Il y a 74 ans, les villes japonaises d'Hiroshima et de Nagasaki ont vu larguer sur leurs têtes des bombes atomiques qui ont entrainé 250 000 morts. Aujourd’hui, le Japon a fait son deuil et s’est remis au travail. Il occupe la troisième place au rang des puissances économiques mondiales selon le FMI, la Banque mondiale et l’ONU. Les cas sont légions.

Les Etats-Unis ont connu la guerre civile pendant quatre (4) ans (1861-1865). L’Allemagne fut humiliée après sa défaite à la seconde guerre mondiale. Cela ne l’a pas empêché d’être l’actuelle première puissance économique européenne. Le génocide rwandais (du 7 avril au 17 juillet 1994) a entrainé plus d'un million de victimes selon un recensement rwandais. Ce pays a su sortir des querelles interminables pour se positionner contre toute attente comme la vitrine de tout le continent. Sans oublier l'Afrique du Sud de Nelson Mandela.


Quelle est notre excuse ?

Il faut donc laisser derrière soi le passé pour construire l’avenir. Faire la paix avec Guillaume Soro n’est nullement synonyme d’une alliance politique avec lui pour la présidentielle 2020 ou un soutien. Mais plutôt une décrispation pour un environnement socio-politique apaisé.

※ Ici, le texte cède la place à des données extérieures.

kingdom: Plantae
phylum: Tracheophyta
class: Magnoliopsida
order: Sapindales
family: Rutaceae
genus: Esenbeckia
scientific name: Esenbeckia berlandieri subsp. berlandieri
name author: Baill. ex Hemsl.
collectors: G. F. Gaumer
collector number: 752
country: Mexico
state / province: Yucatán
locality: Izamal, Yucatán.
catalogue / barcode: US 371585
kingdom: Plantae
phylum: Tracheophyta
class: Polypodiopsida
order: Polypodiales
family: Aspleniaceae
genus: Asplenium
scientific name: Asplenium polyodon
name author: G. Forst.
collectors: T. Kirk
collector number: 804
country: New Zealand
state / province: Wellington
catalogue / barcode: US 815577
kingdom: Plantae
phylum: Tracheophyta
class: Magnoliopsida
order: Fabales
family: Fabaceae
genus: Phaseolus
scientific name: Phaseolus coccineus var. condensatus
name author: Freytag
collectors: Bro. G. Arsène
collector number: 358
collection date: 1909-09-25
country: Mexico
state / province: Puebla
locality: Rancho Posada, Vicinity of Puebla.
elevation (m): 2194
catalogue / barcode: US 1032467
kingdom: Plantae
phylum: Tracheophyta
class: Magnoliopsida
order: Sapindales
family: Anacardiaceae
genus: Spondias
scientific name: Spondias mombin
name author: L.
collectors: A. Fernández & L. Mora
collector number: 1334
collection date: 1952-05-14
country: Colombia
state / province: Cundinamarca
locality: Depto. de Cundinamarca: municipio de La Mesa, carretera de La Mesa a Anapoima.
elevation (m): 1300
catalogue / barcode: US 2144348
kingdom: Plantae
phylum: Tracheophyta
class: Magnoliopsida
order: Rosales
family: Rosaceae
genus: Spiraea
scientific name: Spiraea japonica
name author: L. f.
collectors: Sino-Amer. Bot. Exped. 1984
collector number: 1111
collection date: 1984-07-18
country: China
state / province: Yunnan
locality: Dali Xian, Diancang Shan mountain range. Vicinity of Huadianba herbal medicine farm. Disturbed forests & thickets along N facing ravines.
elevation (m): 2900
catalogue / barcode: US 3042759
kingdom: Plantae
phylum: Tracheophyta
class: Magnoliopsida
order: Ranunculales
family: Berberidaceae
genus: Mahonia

C’est au nom de cette paix tant recherchée que Gbagbo a accepté la main tendue de Bédié.

Et vous, quel sacrifice pouvez-vous faire pour la paix en Côte d’Ivoire ?

Je n’en dirai pas davantage. Personne ne viendra nous réconcilier. Nous serons les premiers à dénoncer une ingérence dans nos affaires politiques.

Faire enfin notre deuil et repartir de plus bel ou nous embourber dans une conception de match retour ?

Le choix nous incombe. De grâce, ne restons assis dans nos salons pour camper sur cette ligne de défense. Nous devons tous apporter nos pierres à la construction de l’édifice Ivoire.

NB: Les titre et chapeau sont de la rédaction.